This is a review of the book “Using Drupal” by a myriad of authors.
I picked up this book because I’ve been evaluating possible migration alternatives for an existing website that requires a mixture of CMS, light-DAM and user community features (blogging, wikis etc). The playing field seems pretty big between Joomla and Drupal (from a PHP side of things) so I decided to get the highly recommended “Using Drupal” book and read it over.
This is a great book. For those of you new to Drupal it starts out by laying out the groundwork of why trying to build and maintain your own custom website from the ground up (self built) is so much work. And likewise how Drupal solves so many of those low-level grunt work stuff so you don’t have to worry about it. The first few chapters give a good overview of the basics of Drupal covering such things as Nodes, Blocks, Navigation, and content. The book caters to all skill levels, and those with more experience can jump directly to the focused module content that they are interested in. In fact this book does an excellent job of taking a “solve a problem with a module” approach. The nice thing about this book is that it shows how to use the most popular and best Drupal modules (plugins) to solve the most common tasks. Such as exposing blog or wiki functionality, managing custom content with custom attributes, providing filtered views etc. It does all of this by walking the reading through detailed steps of how to use a module, which they can follow by reading.
I think the best thing about the book is that is filters out all the module noise that is out there on the Drupal modules site. There are literally thousands of modules for so many different features, it is nice to have a book which tells you “this is what the experts use” for various tasks. The book also covers some advanced topics such as I18N, actions & triggers and custom themes.
Overall I learned quite a bit about the capabilities of Drupal by reading this book. I Recommended it, specifically to Drupal newcomers or intermediates… go get it! You will walk away with a pretty good feel for what Drupal can do, which is quite a bit.

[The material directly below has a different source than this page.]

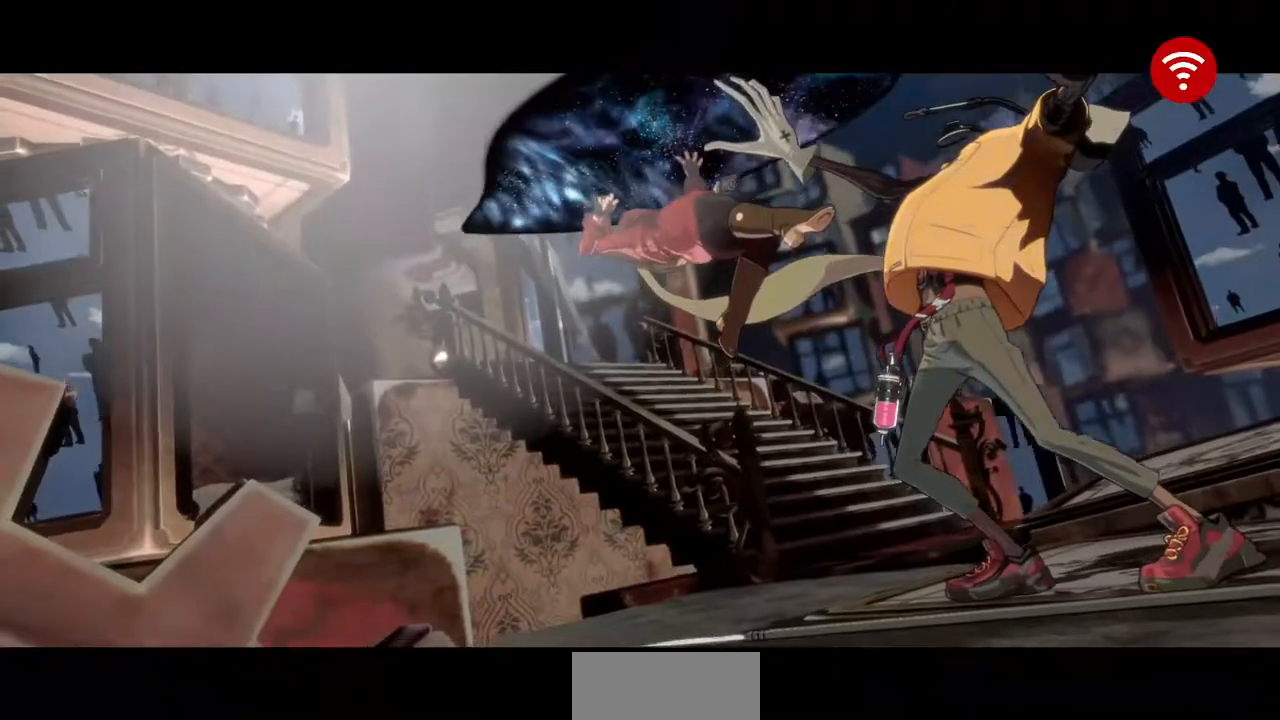
{"dt_ms": 520, "buttons": [], "events": [[40, "CROSS", "down"], [160, "CROSS", "up"], [360, "CROSS", "down"], [440, "CROSS", "up"]]}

P.S. If you have need to store custom content with all sorts of custom meta-data fields and attributes. Immediately go to the chapter on the CCK. What a slick tool. Having written a totally dynamic taxonomy system in the past that supported inheritance based content types, custom attributes and data types, I can appreciate the work the CCK guys put into their module (except that: they lack inheritance… maybe someday that will get added.)
This is a review of “Wicked Cool PHP” by William Steinmetz and Brian Ward
Ok, let me sum this book up quickly: This book is for beginners.
To be more specific, this book would be absolutely perfect if your job (as a beginner) was to create a PHP website with some interactivity however you were locked in a room with a computer with PHP/Apache/Mysql installed, but zero Internet access to get further help online. This book would likely give you everything you need to get that website built using PHP. You could walk out of that room with a working website, using ONLY this book as a reference to get it done. (assuming your Apache/Mysql installs are good to go)
That said, I don’t think that is a knock on the book. The book is excellent, it is just for folks who are new to PHP. It covers a ton of topics with a “cookbook” like feel. The book is short at 181 pages so it has just enough info to get you going with very common everyday PHP tasks that someone needs to do when creating a PHP web app. It covers file access, sending email, working with forms, text/html, user/session tracking, and using cURL to talk to web services. It also gives 3 mini project examples (a poll system, greeting card system, blog system).
My recommendation. If you have zero experience with PHP, purchase this book today. I recommend it for beginners.
If you have some php experience, or have built a system in other langs and can get around online documentation… I would skip it.